SALT LAKE CITY — A former clerk for the town Tabiona is now facing the possibility of federal prison time in connection with her alleged embezzlement of an estimated $200,000 from the town's coffers.
Angela Betty Curry, 36, was charged Tuesday by the U.S. Attorney's Office for Utah with mail fraud. If convicted she faces up to 20 years in prison and a possible fine of up to $250,000.
Curry wrote more than 100 checks to herself from April 2006 to August 2010 on the town's bank account, according to charging documents. The checks required signatures from the town's mayor and one designated town council member. Curry is accused of forging those signatures and recording the transactions as town expenses.
The mail fraud charge centers around the use of the falsified ledger sheets to create the town's 2009 annual financial report, which was mailed to the Utah State Auditor's Office. That report, federal prosecutors allege, "perpetuated (Curry's) scheme to embezzle funds."
Uintah County prosecutors are expected to dismiss the state charges against Curry now that federal prosecutors have filed their mail fraud case. Curry is scheduled to make her first federal court appearance Jan. 18.
The investigation into Curry began in August when Tabiona's mayor contacted the Duchesne County Sheriff's Office. The mayor turned over 72 checks that Curry had forged, according to state court records.
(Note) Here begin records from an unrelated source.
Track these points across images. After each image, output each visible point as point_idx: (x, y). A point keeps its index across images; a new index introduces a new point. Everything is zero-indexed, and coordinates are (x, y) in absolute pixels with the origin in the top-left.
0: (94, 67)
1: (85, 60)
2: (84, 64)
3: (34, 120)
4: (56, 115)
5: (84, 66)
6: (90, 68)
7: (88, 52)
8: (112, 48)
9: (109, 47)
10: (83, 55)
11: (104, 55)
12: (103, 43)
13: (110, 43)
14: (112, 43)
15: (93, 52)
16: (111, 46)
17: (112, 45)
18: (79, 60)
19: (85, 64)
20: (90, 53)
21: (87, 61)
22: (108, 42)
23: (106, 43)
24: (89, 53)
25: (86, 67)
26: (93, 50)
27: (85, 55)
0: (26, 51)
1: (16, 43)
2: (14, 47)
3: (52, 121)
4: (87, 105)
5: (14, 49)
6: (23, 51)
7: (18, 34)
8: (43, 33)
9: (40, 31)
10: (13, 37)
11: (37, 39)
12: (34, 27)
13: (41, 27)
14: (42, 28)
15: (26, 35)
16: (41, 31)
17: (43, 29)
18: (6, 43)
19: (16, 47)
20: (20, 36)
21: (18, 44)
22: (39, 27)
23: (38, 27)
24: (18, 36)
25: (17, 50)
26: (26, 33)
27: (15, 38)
Curry was arrested and charged in 8th District Court with 15 counts of theft and 15 counts of forgery. The charges are all third-degree felonies.
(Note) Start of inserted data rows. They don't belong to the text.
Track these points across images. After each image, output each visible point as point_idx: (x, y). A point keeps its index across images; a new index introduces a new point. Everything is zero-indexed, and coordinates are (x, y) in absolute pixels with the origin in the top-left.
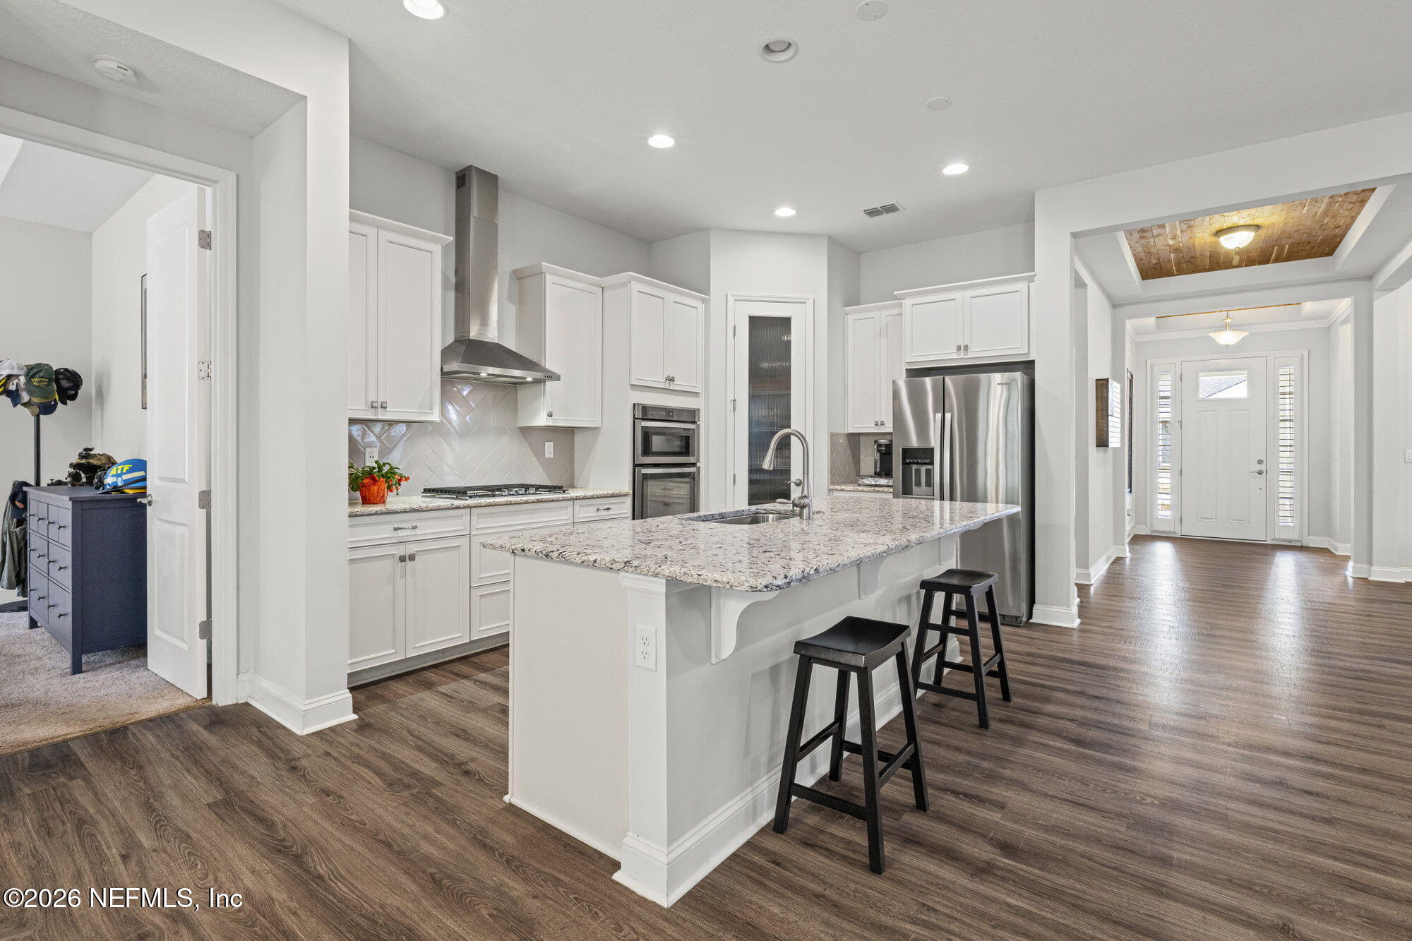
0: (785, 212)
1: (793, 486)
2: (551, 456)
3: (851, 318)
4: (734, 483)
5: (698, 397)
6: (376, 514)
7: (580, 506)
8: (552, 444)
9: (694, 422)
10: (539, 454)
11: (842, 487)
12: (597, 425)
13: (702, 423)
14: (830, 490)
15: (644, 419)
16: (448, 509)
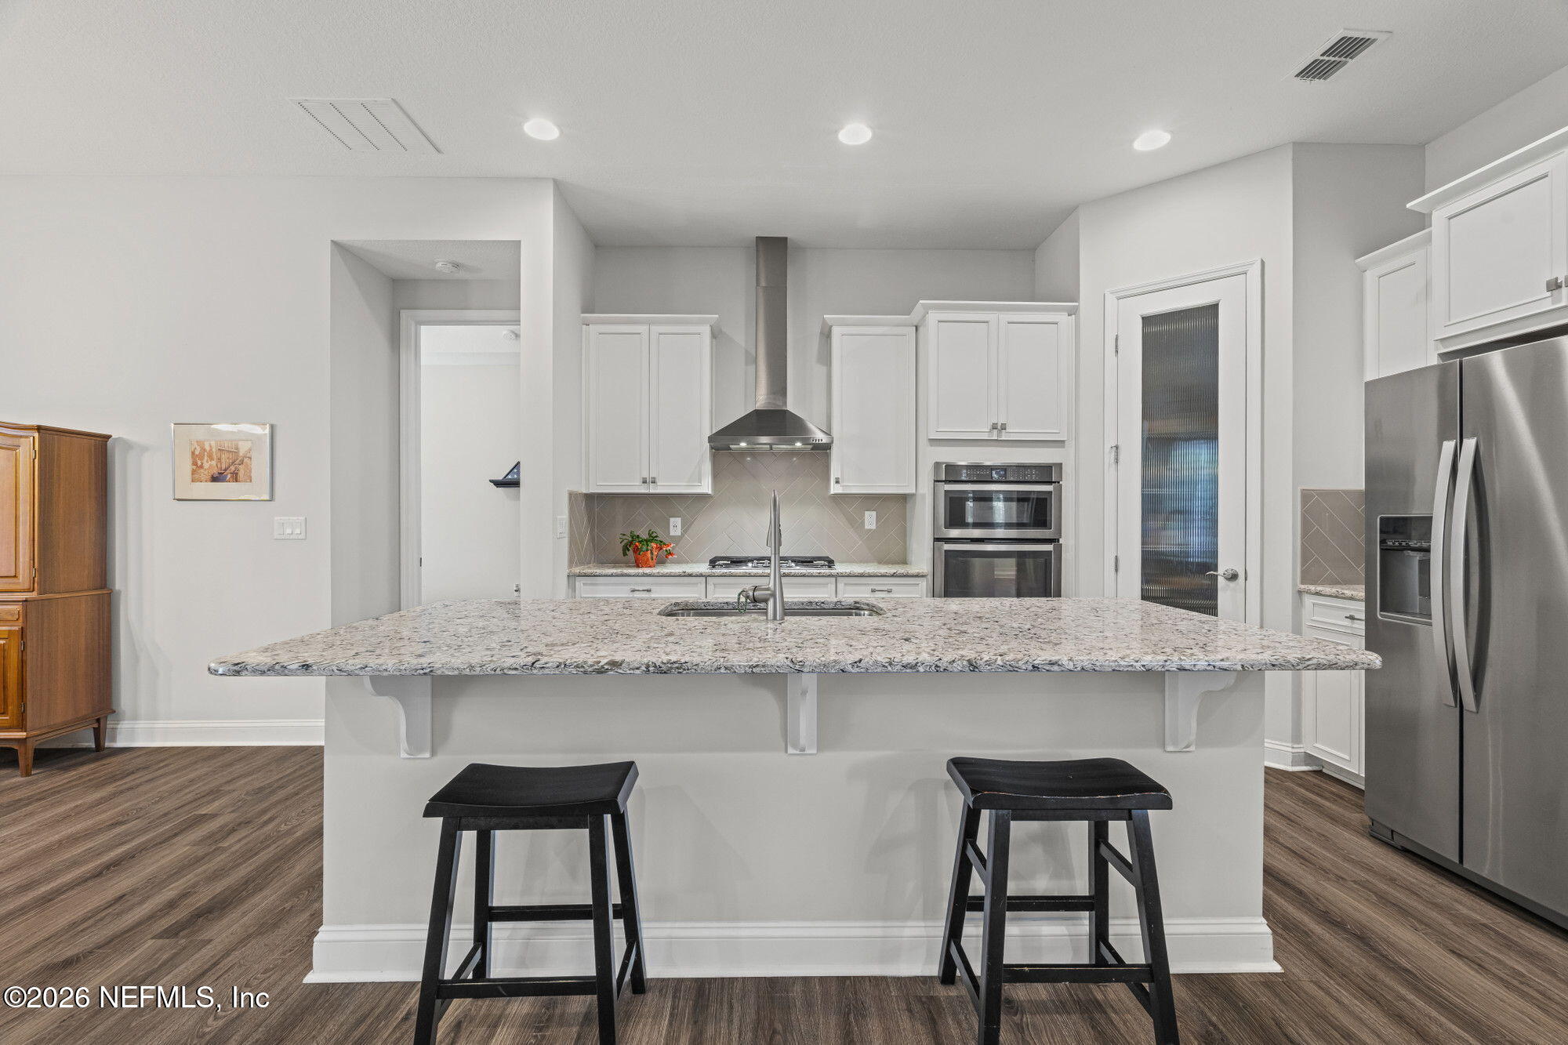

The case was turned over to the Uintah County Attorney's Office for prosecution because Curry is the wife of a Duchesne County sheriff's deputy. The Vernal Police Department was asked to conduct a follow-up investigation as well.
Investigators found no evidence that Curry's husband was aware of his wife's alleged criminal activity, said Vernal Police Sgt. Vance Norton. They have also been unable to determine what Curry did with the money she is accused of embezzling, he said.
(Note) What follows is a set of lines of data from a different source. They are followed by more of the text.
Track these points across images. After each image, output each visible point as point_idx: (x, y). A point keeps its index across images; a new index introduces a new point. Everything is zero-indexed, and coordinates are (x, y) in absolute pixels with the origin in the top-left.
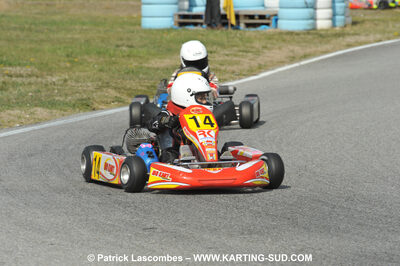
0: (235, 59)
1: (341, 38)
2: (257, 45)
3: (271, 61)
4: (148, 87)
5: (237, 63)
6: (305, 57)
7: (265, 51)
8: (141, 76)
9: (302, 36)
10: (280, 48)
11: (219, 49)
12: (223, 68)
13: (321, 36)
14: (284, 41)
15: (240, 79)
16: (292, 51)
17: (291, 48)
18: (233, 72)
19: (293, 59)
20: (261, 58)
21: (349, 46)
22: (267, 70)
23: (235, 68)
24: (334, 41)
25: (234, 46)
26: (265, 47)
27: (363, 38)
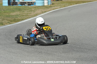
0: (29, 13)
1: (51, 8)
2: (33, 9)
3: (38, 13)
4: (14, 20)
5: (31, 14)
6: (45, 12)
7: (35, 11)
8: (11, 17)
9: (42, 7)
10: (38, 10)
11: (25, 10)
12: (28, 15)
13: (46, 7)
14: (38, 8)
15: (33, 17)
16: (42, 11)
17: (41, 10)
18: (31, 16)
19: (43, 13)
20: (35, 12)
21: (54, 9)
22: (38, 15)
23: (31, 15)
24: (50, 8)
25: (28, 10)
26: (35, 10)
27: (56, 7)
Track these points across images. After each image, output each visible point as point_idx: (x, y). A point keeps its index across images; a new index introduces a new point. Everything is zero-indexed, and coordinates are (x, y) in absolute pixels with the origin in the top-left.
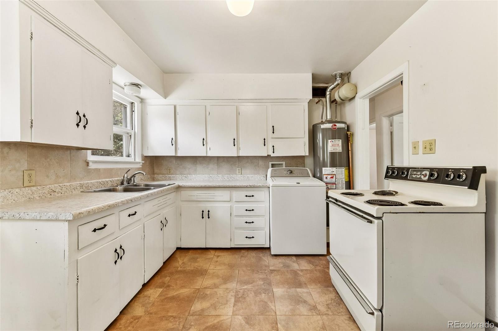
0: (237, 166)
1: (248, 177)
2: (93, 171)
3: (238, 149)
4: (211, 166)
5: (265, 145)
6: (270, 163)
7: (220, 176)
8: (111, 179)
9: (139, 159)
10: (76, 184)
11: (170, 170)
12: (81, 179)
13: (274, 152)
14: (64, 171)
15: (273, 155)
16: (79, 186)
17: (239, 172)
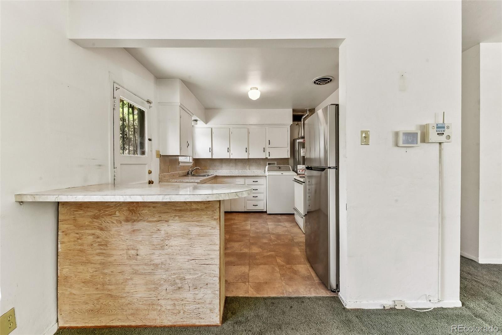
0: (247, 164)
1: (254, 172)
3: (249, 154)
4: (231, 164)
5: (264, 152)
6: (268, 163)
7: (237, 170)
9: (191, 161)
11: (206, 167)
13: (269, 156)
15: (269, 158)
17: (248, 168)
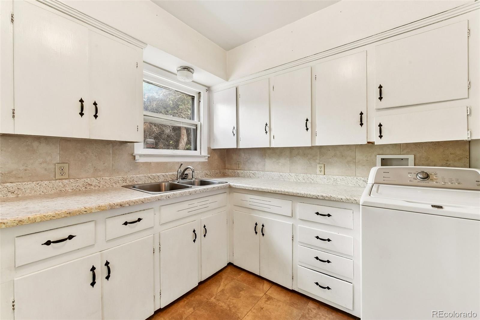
0: (318, 161)
1: (335, 180)
2: (141, 165)
3: (313, 135)
4: (282, 161)
5: (362, 124)
6: (379, 158)
7: (293, 175)
8: (163, 174)
9: (205, 153)
10: (118, 178)
11: (239, 164)
12: (126, 173)
13: (381, 137)
14: (104, 165)
15: (378, 142)
16: (122, 180)
17: (321, 171)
"I think that's the question everyone is asking," Norton said. "She didn't spend it on her family, I can tell you that."
A police search of the Curry family home indicated that they were living on "a cop's wages," Norton added.
Local investigators decided to take the case to the FBI, Norton said, because of the resources available at the federal level. Those resources allowed authorities to complete an examination of the town's financial records in two days, the sergeant said, a process that would have taken Vernal police much longer.
Another reason for pursuing federal charges against Curry was a desire to demonstrate to the public that she was not receiving special treatment because she is married to a deputy, Norton said. There was also a hope that the more serious penalties in the federal court system would deter others from committing similar crimes, Norton said, noting that Curry is the second Tabiona town clerk to be charged with stealing public funds in recent years.
In April 2003, Graceann Hiseman, 43, pleaded guilty to felony charges of unlawful dealing with property by a fiduciary and forgery. Her pleas were later dismissed as part of an agreement with prosecutors after she repaid the town $111,735.
Tabiona Mayor Ronnie Giles said he was pleased to hear federal prosecutors had charged Curry.
"It makes me feel a lot better," said Giles, who expressed some frustration at the slow progress of the case.
The mayor said he has enlisted the help of the Uintah Basin Association of Governments to further strengthen the town's financial controls to prevent future misappropriation of funds.
"We thought we'd done that the last time it happened (in 2003)," Giles said. "But (Curry) was too sly for us. She still got the money.
"There's no guarantee it will never happen again," he added. "But it's going to be a lot harder."